The noble Baroness, Lady Barker, raised the question of animal rights extremists. We have done a lot both on the legislative front and in terms of forming a special police unit under assistant chief constable Anton Setchell in 2004 to take a national view of the issue. I think that after some considerable time the unit is now beginning to get on top of this problem. A lot of prosecutions are now taking place. There is still a lot to do but the Oxford biomedical facility will be built. Is it encouraging to see young people taking a stand in favour of scientific progress. Scientists are now speaking up about the vital work they do, and ordinary individuals are signing up through the people's petition to express how vital they believe that work is.
The noble Earl, Lord Howe, raised a key question: the supply of young creative scientists.
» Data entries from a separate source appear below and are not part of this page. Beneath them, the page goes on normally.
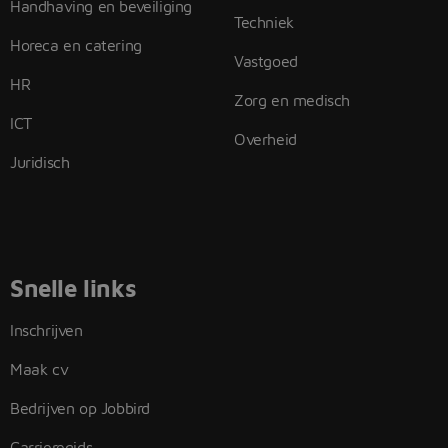
Handhaving en beveiliging
Techniek
Horeca en catering
Vastgoed
HR
Zorg en medisch
ICT
Overheid
Juridisch
Snelle links
Inschrijven
Maak cv
Bedrijven op Jobbird
Carrieregids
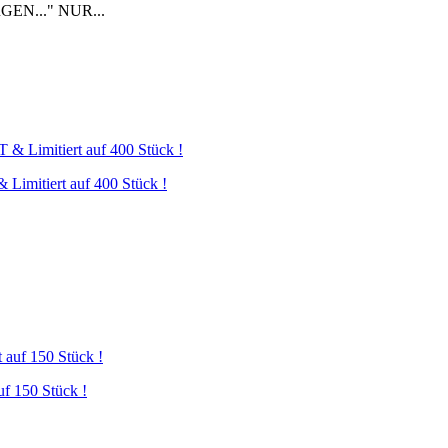
GEN..." NUR...
imitiert auf 400 Stück !
f 150 Stück !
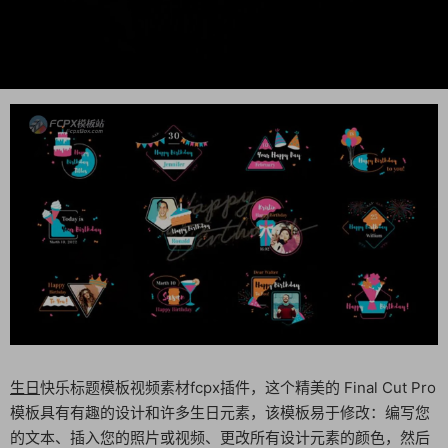
生日
快乐标题模板视频素材fcpx插件，这个精美的 Final Cut Pro
模板具有有趣的设计和许多生日元素，该模板易于修改：编写您
的文本、插入您的照片或视频、更改所有设计元素的颜色，然后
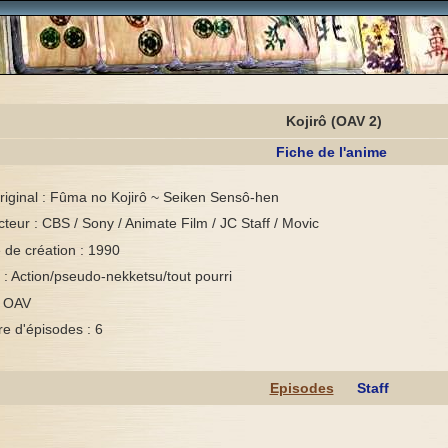
Kojirô (OAV 2)
Fiche de l'anime
original : Fûma no Kojirô ~ Seiken Sensô-hen
teur : CBS / Sony / Animate Film / JC Staff / Movic
de création : 1990
: Action/pseudo-nekketsu/tout pourri
: OAV
e d'épisodes : 6
Episodes
Staff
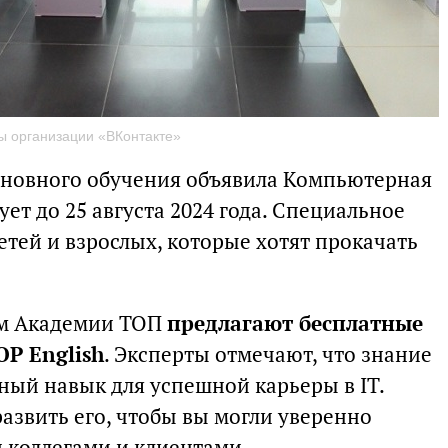
ы организации «ВКонтакте»
основного обучения объявила Компьютерная
ет до 25 августа 2024 года. Специальное
тей и взрослых, которые хотят прокачать
ям Академии ТОП
предлагают бесплатные
OP English
. Эксперты отмечают, что знание
ный навык для успешной карьеры в IT.
азвить его, чтобы вы могли уверенно
 коллегами и клиентами.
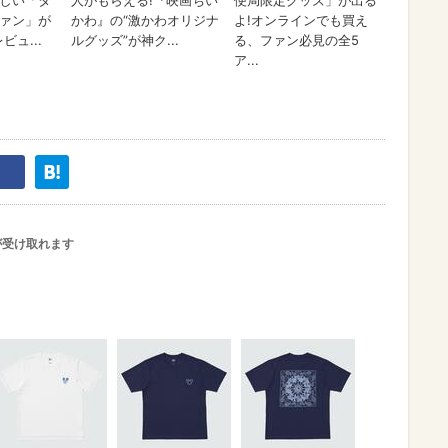
が受け取れます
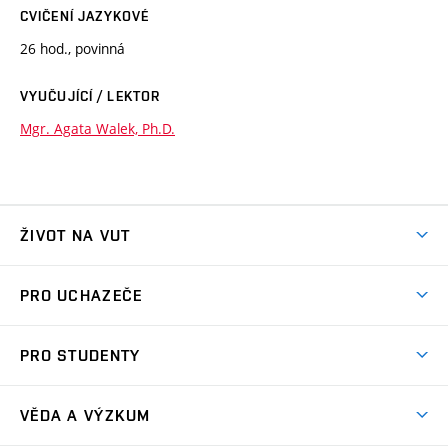
CVIČENÍ JAZYKOVÉ
26 hod., povinná
VYUČUJÍCÍ / LEKTOR
Mgr. Agata Walek, Ph.D.
ŽIVOT NA VUT
Atmosféra VUT
PRO UCHAZEČE
Prostory školy
Proč na VUT
Koleje
PRO STUDENTY
Studijní programy
Stravování
Předměty
Studijní předpisy
Studium a stáže v zahraničí
Stipendia
Dny otevřených dveří
VĚDA A VÝZKUM
Sport na VUT
(externí
Studijní programy
Poplatky za studium
Uznání zahraničního vzdělání
Knihovny
Aktivity pro juniory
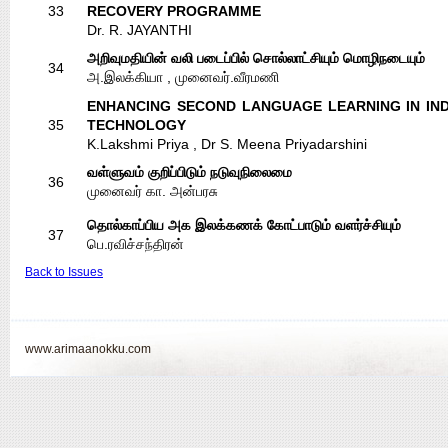
33
RECOVERY PROGRAMME
Dr. R. JAYANTHI
அறிவுமதியின் வலி படைப்பில் சொல்லாட்சியும் மொழிநடையும்
34
அ.இலக்கியா , முனைவர்.வீரமணி
ENHANCING SECOND LANGUAGE LEARNING IN IN
35
TECHNOLOGY
K.Lakshmi Priya , Dr S. Meena Priyadarshini
வள்ளுவம் குறிப்பிடும் நடுவுநிலைமை
36
முனைவர் கா. அன்பரசு
தொல்காப்பிய அக இலக்கணக் கோட்பாடும் வளர்ச்சியும்
37
பெ.ரவிச்சந்திரன்
Back to Issues
www.arimaanokku.com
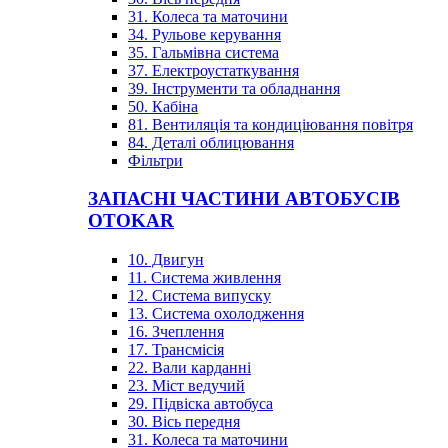
31. Колеса та маточини
34. Рульове керування
35. Гальмівна система
37. Електроустаткування
39. Інструменти та обладнання
50. Кабіна
81. Вентиляція та кондиціювання повітря
84. Деталі облицювання
Фільтри
ЗАПАСНІ ЧАСТИНИ АВТОБУСІВ
OTOKAR
10. Двигун
11. Система живлення
12. Система випуску
13. Система охолодження
16. Зчеплення
17. Трансмісія
22. Вали карданні
23. Міст ведучий
29. Підвіска автобуса
30. Вісь передня
31. Колеса та маточини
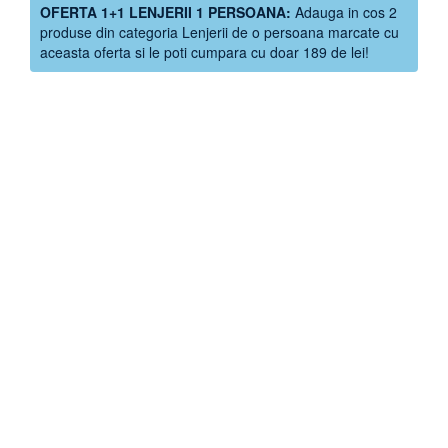
OFERTA 1+1 LENJERII 1 PERSOANA:
Adauga in cos 2
produse din categoria Lenjerii de o persoana marcate cu
aceasta oferta si le poti cumpara cu doar 189 de lei!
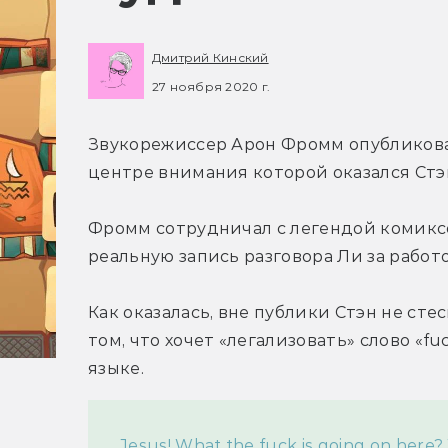
Дмитрий Кинский
27 ноября 2020 г.
Звукорежиссер Арон Фромм опубликова
центре внимания которой оказался Стэ
Фромм сотрудничал с легендой комиксов
реальную запись разговора Ли за работо
Как оказалась, вне публики Стэн не стес
том, что хочет «легализовать» слово «fu
языке.
Jesus! What the fuck is going on here?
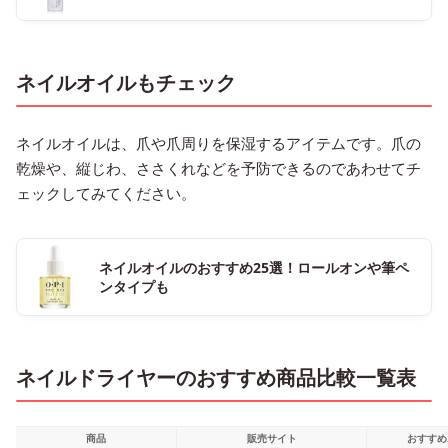
ネイルオイルもチェック
ネイルオイルは、爪や爪周りを保湿するアイテムです。爪の
乾燥や、縦じわ、ささくれなどを予防できるのであわせてチ
ェックしてみてください。
ネイルオイルのおすすめ25選！ロールオンや筆ペ
ンタイプも
ネイルドライヤーのおすすめ商品比較一覧表
商品
販売サイト
おすすめ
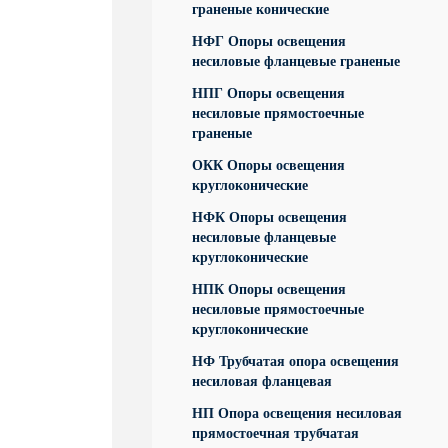
граненые конические
НФГ Опоры освещения
несиловые фланцевые граненые
НПГ Опоры освещения
несиловые прямостоечные
граненые
ОКК Опоры освещения
круглоконические
НФК Опоры освещения
несиловые фланцевые
круглоконические
НПК Опоры освещения
несиловые прямостоечные
круглоконические
НФ Трубчатая опора освещения
несиловая фланцевая
НП Опора освещения несиловая
прямостоечная трубчатая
The position on young scientists in this country is much better. Indeed, it is very good, both compared with the past and compared with other countries. The question of people turning away from science and engineering is an almost universal problem. It includes Japan, Germany, South Korea, and so on. In this country, the figures show that the number of first degrees obtained in SET subjects grew by 43 per cent between 1994–95 and 2003–04. That includes very strong growth in subjects allied to medicine and biological sciences. The growth in PhDs in 2004 compared with 1994–95 is 88 per cent The situation at undergraduate level is rather good. Surprisingly the percentage of the total undergraduate population taking science degrees has gone up rather than down.
I agree that there is a problem at A-level. I do not think that that is all to do with disruption by pupils. The question of the qualifications of teachers is enormously important. Far too many young people are taught physics and chemistry by people who do not have relevant qualifications. We have taken some strong steps to change that in terms of conversion and getting new people in. We have taken another extremely important decision, which is to make certain that the very brightest children can do triple science, which has not always happened in the past and also appears to correlate with how well people do at A-level.
I was pleased that my noble friend Lord Haskel raised the question of knowledge transfer networks. We now have 18 such networks, which are doing extremely well in a diverse range of fields. We have always said that we do not have intermediate organisations for translating basic research into helping industry. We now have 18 in important modern areas, which are proving very successful.
This has been an important debate, which has highlighted both the strength of Britain's medical research and its contribution to society as a whole. This country's future medical research depends on making the best use of highly talented people and the unique potential of the National Health Service as a platform for clinical research to bring benefits to patients. The extra funds that the Government have given to medical research, the action that we are taking to improve our funding system and the translation of basic research into clinical and economic benefits demonstrate the Government's support for this great national asset.
My Lords, there remains a single moment for me to thank all noble Lords who have participated in today's debate, to echo the congratulations of the whole House to the noble Baroness, Lady Fritchie, on an outstanding maiden speech, and to comment perhaps on how timely is the proposal before your Lordships' House on setting up a committee on regulators. Perhaps I may even suggest that my noble friend Lord Winston should join it. I beg leave to withdraw the Motion for Papers.